All calculations were performed at a significance level of α = 0.05.

3. Results and Discussion

3.1. Drying Kinetics

The changes in the MR as a function of the duration of FD of strawberry slices and pulp are presented in Figure 1 and Figure 2. Increasing the heating plate temperature from 20 °C to 60 °C significantly decreased the DTI for both slices and pulp by about 44% and 27%, respectively. In particular, pulping of strawberries before FD significantly reduced the DTI. This tendency was observed for all analyzed temperatures of the heating plates. The DTI of the triturated strawberries constituted 37.5% of the DTI of the strawberry slices when the FD temperature was 20 °C. However, when the FD temperature was 40 °C and 60 °C, the DTI of the strawberry pulp was about twofold shorter than that of the slices. Increasing the FD temperature of strawberries intensified the sublimation process as a result of the high heat and mass transfer during the FD. In addition, grinding of the fruit before FD increases the daring rate as a result of an increase in the surface area of the fruit and damage to their structure. Similar tendencies were observed by Krzykowski et al. [10] when wild strawberries were ground before FD. Other authors [12] have studied the kinetics of the drying process of whole and ground kale leaves. They found that grinding decreased the FD time by 40%. This relationship was also found by Rudy et al. [28] when cranberries were triturated before FD. The results of the regression analysis of the seven proposed models used to describe the kinetics of FD of strawberry slices and pulp are presented in Table 2 and Table 3. It can be observed that for each of the analyzed models, a good fit to the experimental data was obtained.

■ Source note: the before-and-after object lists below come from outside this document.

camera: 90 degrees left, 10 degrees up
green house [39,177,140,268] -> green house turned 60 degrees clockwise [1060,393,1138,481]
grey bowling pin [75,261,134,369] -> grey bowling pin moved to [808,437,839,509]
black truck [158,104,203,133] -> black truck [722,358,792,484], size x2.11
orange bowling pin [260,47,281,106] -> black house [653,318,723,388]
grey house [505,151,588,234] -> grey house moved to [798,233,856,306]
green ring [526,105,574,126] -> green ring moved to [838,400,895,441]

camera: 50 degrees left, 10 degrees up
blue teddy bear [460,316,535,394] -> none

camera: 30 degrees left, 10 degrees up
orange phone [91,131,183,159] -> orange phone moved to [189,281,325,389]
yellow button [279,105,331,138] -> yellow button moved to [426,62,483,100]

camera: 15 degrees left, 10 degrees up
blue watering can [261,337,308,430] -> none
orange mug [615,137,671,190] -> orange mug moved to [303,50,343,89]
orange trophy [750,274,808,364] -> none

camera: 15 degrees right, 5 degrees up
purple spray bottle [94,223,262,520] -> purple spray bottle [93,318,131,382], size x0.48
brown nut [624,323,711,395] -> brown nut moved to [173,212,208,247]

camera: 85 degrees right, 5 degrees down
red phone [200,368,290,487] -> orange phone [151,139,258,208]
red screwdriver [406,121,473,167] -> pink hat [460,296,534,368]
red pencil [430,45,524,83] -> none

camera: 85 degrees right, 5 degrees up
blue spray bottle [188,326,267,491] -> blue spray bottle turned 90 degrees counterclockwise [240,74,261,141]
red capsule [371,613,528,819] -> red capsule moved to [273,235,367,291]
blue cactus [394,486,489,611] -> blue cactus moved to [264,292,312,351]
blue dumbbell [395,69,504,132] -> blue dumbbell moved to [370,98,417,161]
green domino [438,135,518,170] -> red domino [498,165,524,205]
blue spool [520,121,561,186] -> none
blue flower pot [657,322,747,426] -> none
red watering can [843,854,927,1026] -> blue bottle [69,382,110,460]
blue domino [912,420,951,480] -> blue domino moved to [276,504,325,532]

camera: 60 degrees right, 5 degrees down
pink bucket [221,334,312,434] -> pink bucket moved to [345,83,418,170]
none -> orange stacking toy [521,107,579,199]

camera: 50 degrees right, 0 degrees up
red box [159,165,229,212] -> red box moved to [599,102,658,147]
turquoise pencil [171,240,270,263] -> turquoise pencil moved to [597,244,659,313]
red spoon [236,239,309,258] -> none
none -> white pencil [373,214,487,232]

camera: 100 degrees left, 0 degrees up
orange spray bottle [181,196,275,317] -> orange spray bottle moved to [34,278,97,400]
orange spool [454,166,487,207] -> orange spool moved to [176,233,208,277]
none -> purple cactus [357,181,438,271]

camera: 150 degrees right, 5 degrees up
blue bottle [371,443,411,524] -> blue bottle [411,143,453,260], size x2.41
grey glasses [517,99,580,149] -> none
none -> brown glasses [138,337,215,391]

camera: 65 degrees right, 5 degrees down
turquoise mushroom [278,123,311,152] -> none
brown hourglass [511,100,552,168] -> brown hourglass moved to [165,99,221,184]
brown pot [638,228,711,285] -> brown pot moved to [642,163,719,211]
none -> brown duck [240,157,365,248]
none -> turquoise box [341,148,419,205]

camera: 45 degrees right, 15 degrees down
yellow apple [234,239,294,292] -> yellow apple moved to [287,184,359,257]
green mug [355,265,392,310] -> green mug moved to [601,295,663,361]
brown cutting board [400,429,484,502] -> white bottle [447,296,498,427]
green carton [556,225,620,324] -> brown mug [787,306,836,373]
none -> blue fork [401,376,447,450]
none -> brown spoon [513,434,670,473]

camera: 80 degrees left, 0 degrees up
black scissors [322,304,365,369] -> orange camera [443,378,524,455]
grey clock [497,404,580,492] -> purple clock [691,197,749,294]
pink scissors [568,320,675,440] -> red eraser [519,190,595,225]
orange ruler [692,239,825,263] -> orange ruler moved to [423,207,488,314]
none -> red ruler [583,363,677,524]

The coefficient of determination (R2) of the equations ranged from 0.960 to 0.999. The RMSE value and the value of the reduced test (χ2) were small, ranging from 0.0054 to 0.0619 and from 0.00003 to 0.00400, respectively. The best fit to the experimental data was obtained in the case of the Midilli and logistic model, depending on the strawberry pretreatment method and the drying temperature. Since the Midilli model R2 values were the highest in most of the drying curves, though RMSE and χ2 were the lowest, this model was selected for describing the FD process of strawberries (Figure 1 and Figure 2). The Midilli model often produces the best fitting results and is among the most frequently used empirical models for drying fruit and vegetables [29,30,31,32].
The values of the coefficients in the seven analyzed regression equations are presented in Table 4 (strawberry fruit slices) and Table 5 (strawberry fruit pulp).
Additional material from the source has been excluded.